Dr. Daniel Duitsman, director of OPHI, said the program started in late July, following a visit from the CDC. Two northwest census tracts of Springfield have a very poor rate of vaccination, leading multiple organizations to partner to fix it.
According to Duitsman, the program is recruiting students interested in communication, marketing and film. An informational PDF about the opportunity circulated to students in the Judith Enyeart Reynolds College of Arts and Letters on Friday, Aug. 27. The PDF outlined the specifics of the project, which will include information sheets, sandwich boards and personal stories to encourage vaccination in the community.
Duitsman said the recruitment window is brief due to the nature of the project.
. “I've contacted professors to contact students and to try to get to the areas that we really need, so that we can have students involved in this planning process because everything is so timely right now,” said Duitsman.
Duitsman said he was thrilled to present the opportunity to work with the different agencies and that it allows students to see a real world public health issue.
“Obviously we wished we weren't dealing with this public health issue, but we are,” Duitsman said. “And since we are, we're trying to have the students have as much input as possible.”
Emily Fessler, project coordinator, said the full partnership of the project extends from OPHI and the Drew Lewis Foundation in Springfield to the CDC in Atlanta, GA. According to their website, the Drew Lewis Foundation is a local nonprofit that aims to increase the “household income, social capital, and community engagement” of people around the Springfield area.

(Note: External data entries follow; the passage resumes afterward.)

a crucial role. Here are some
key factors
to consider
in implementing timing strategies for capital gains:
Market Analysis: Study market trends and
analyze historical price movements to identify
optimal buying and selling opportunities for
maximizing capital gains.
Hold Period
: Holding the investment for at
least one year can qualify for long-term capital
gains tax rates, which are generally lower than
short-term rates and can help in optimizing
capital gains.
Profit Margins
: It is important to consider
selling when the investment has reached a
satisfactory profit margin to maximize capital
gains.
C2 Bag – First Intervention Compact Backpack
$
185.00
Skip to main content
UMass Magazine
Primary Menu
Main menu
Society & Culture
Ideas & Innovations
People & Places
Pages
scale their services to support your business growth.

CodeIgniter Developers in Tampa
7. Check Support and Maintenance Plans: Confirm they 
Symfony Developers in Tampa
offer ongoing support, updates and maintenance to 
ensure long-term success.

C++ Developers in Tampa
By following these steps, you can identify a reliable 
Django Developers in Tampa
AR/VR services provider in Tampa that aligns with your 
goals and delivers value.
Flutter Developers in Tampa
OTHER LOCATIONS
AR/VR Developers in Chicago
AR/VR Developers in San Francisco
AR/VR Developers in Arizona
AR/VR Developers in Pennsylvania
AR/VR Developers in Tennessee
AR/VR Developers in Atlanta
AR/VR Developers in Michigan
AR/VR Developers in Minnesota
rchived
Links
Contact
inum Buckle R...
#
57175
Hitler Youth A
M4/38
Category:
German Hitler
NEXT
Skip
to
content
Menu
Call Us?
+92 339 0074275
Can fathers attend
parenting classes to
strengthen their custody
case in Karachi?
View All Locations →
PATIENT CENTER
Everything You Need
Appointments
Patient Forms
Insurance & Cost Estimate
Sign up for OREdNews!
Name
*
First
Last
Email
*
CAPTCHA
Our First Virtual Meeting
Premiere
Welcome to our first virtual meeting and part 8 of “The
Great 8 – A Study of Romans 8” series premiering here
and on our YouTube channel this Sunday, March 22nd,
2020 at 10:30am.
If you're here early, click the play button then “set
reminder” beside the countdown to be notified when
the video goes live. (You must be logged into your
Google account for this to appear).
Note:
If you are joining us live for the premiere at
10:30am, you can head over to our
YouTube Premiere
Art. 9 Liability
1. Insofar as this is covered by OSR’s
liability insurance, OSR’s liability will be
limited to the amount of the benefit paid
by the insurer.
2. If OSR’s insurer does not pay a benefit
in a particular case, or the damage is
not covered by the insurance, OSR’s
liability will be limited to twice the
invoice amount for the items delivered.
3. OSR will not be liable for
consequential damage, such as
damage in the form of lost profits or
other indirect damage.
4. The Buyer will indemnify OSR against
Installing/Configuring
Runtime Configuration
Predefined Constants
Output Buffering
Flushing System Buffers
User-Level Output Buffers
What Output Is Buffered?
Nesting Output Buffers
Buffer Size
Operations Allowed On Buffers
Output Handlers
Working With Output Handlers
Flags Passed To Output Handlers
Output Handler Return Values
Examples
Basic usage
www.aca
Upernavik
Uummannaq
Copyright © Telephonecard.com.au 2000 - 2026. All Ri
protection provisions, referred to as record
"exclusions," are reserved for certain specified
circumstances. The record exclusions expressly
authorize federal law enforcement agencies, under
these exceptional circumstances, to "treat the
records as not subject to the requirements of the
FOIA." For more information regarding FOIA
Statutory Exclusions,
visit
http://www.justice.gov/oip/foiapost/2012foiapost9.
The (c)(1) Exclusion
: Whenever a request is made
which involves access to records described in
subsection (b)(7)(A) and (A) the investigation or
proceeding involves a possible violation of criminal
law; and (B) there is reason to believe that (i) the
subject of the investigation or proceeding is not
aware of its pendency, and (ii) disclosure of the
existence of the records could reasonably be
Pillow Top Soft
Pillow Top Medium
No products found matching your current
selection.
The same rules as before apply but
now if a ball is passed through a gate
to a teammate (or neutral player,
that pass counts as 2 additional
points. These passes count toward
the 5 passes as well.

Each organization meets weekly via ZOOM to get updated on the progress of the opportunity.
Fessler said the specific targets of the project are census tracts 19 and 33 of Springfield, and will run until those areas are “on par” with vaccination rates in the rest of the state and then in the country.
Fessler stressed how communication is key in dealing with the opportunity.
”There's a lot of different elements to what we're doing,” Fessler said. “And social media is another element. But it’s a very important project, kind of student-led.”